Saturday 17 July 2010

THE USANGU METEORITE MYSTERY

One of the most puzzling reports that I heard when I lived in Utengule-Usangu in the early 1980s was that a meteorite had fallen to earth somewhere to the east of the village. This event was supposed to have taken place in the early hours (around 2.30-3.00 in the morning) of Thursday 12th November 1981. The first I knew about it was later that day when I joined my usual kikao or drinking group in the main village club and listened to intense speculation about what had happened. Was it really a meteorite that had fallen out of the night sky? Could it have been a plane crash? Or an explosion of some kind, a bomb perhaps? No one was sure.

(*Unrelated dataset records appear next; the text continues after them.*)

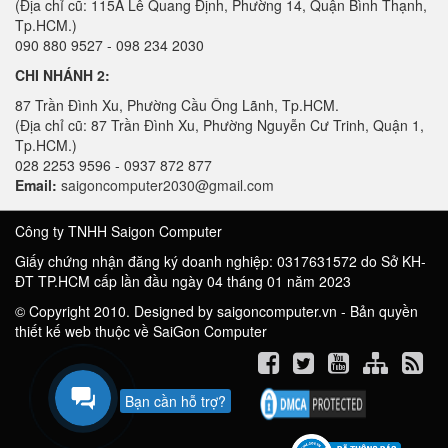
(Địa chỉ cũ: 115A Lê Quang Định, Phường 14, Quận Bình Thạnh,
Tp.HCM.)
090 880 9527 - 098 234 2030
CHI NHÁNH 2:
87 Trần Đình Xu, Phường Cầu Ông Lãnh, Tp.HCM.
(Địa chỉ cũ: 87 Trần Đình Xu, Phường Nguyễn Cư Trinh, Quận 1,
Tp.HCM.)
028 2253 9596 - 0937 872 877
Email:
saigoncomputer2030@gmail.com
Công ty TNHH Saigon Computer
Giấy chứng nhận đăng ký doanh nghiệp: 0317631572 do Sở KH-
ĐT TP.HCM cấp lần đầu ngày 04 tháng 01 năm 2023
© Copyright 2010. Designed by saigoncomputer.vn - Bản quyền
thiết kế web thuộc về SaiGon Computer
Bạn cần hỗ trợ?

The next day the Village Secretary (the CCM-appointed Katibu wa Kijiji) came to the kikao with the news that the cause of the loud noise that people had heard was indeed a “star” (Swahili nyota) that had fallen in the vicinity of Rujewa, the administrative centre of what was then Mbarali Sub-District. Needless to say on Saturday 14th debate in the kikao continued. The most detailed account I could obtain was from Paulo, a young Sangu man who had relatives in the area in question. The meteorite had fallen at Uyelevala, beyond Ubaruku village, and it was now being guarded by soldiers. People as far away as Luhanga, the village to the north of Utengule, had seen the earth light up at night, and some of them had thrown themselves to the ground, thinking that the world was coming to an end.

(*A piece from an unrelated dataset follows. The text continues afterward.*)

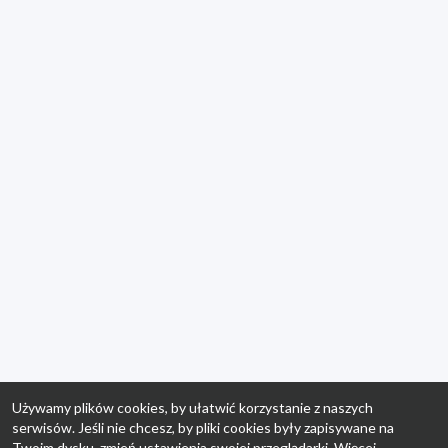
Używamy plików cookies, by ułatwić korzystanie z naszych
serwisów. Jeśli nie chcesz, by pliki cookies były zapisywane na
Twoim dysku, zmień ustawienia swojej przeglądarki. Więcej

My fieldwork in Usangu was drawing to a close, and I left Utengule at the end of the year none the wiser about this seemingly apocalyptic event. Was it a meteorite that blazed its way to earth in a fireball? Thousands of meteorites are thought to fall to the earth every year, but only a small proportion of these are observed, located, and officially recorded and reported. The 5th edition of the Catalogue of Meteorites (Grady 2000) lists a mere 1,005 meteorite falls (the technical term for meteorites that have actually been seen falling to earth) and 21,502 meteorite finds (meteorites discovered on the ground but not observed falling). Only nine meteorites are listed in current databases for Tanzania, eight of them observed falls, and one a find – the famous Mbosi (= Mbozi) Meteorite, one of the largest iron meteorites in the world (Sassoon 1967). But only two meteorite falls have been reported since national independence (one in 1963 and one in 1988), and none are recorded in Usangu.

It is possible, I suppose, that a meteorite did fall but wasn’t reported to the wider scientific community: after all the Tanzanian state in 1981 wasn’t the most open of societies. Otherwise I find myself continuing the lively speculations of my drinking companions in Utengule. Was it a plane or even a piece of military hardware that had dropped out of the sky? Is that why soldiers were guarding the site, and was the meteorite story merely a cover? Or was something more sinister going on? Is Uyelevala Tanzania’s Roswell? And should I start writing more creatively (von Däniken-style) about Sangu cosmology; the belief that pangolins are sent down to earth by the ancestors, the complex of ideas about chiefship and fertility that this connects to (see Walsh 1995/96; 2007; also 2010), including the announcement of the death of a chief with the statement that “the sky has fallen down” (Sangu uwulanga wagwa)? Turn my ethnographic knowledge into a cross between The X-Files and The Gods Must Be Crazy? Answers in a bottle please.

Acknowledgement
The photo of the Mbozi Meteorite (above) is from the Maisha ni Vita blog.

References

Grady, Monica M. 2000. Catalogue of Meteorites (5th edition). Cambridge: Cambridge University Press.

Sassoon, Hamo 1967. Guide to the Mbozi Meteorite. Dar es Salaam: Department of Antiquities.

Walsh, Martin 1995/96. The Ritual Sacrifice of Pangolins among the Sangu of South-west Tanzania. Bulletin of the International Committee on Urgent Anthropological and Ethnological Research 37/38: 155-170.

Walsh, Martin 2007. Pangolins and Politics in the Great Ruaha Valley, Tanzania: Symbol, Ritual and Difference / Pangolin et politique dans la Vallée du Great Ruaha, Tanzanie: Symbole, rituel et différence. In Edmond Dounias, Elisabeth Motte-Florac and Margaret Dunham (eds.) Le symbolisme des animaux: L'animal, clef de voûte de la relation entre l'homme et la nature? / Animal symbolism: Animals, keystone of the relationship between man and nature? Paris: Éditions de l’IRD. 1003-1044.

Walsh, Martin 2010. Red Velvet from Heaven. East African Notes and Records, 13 June 2010.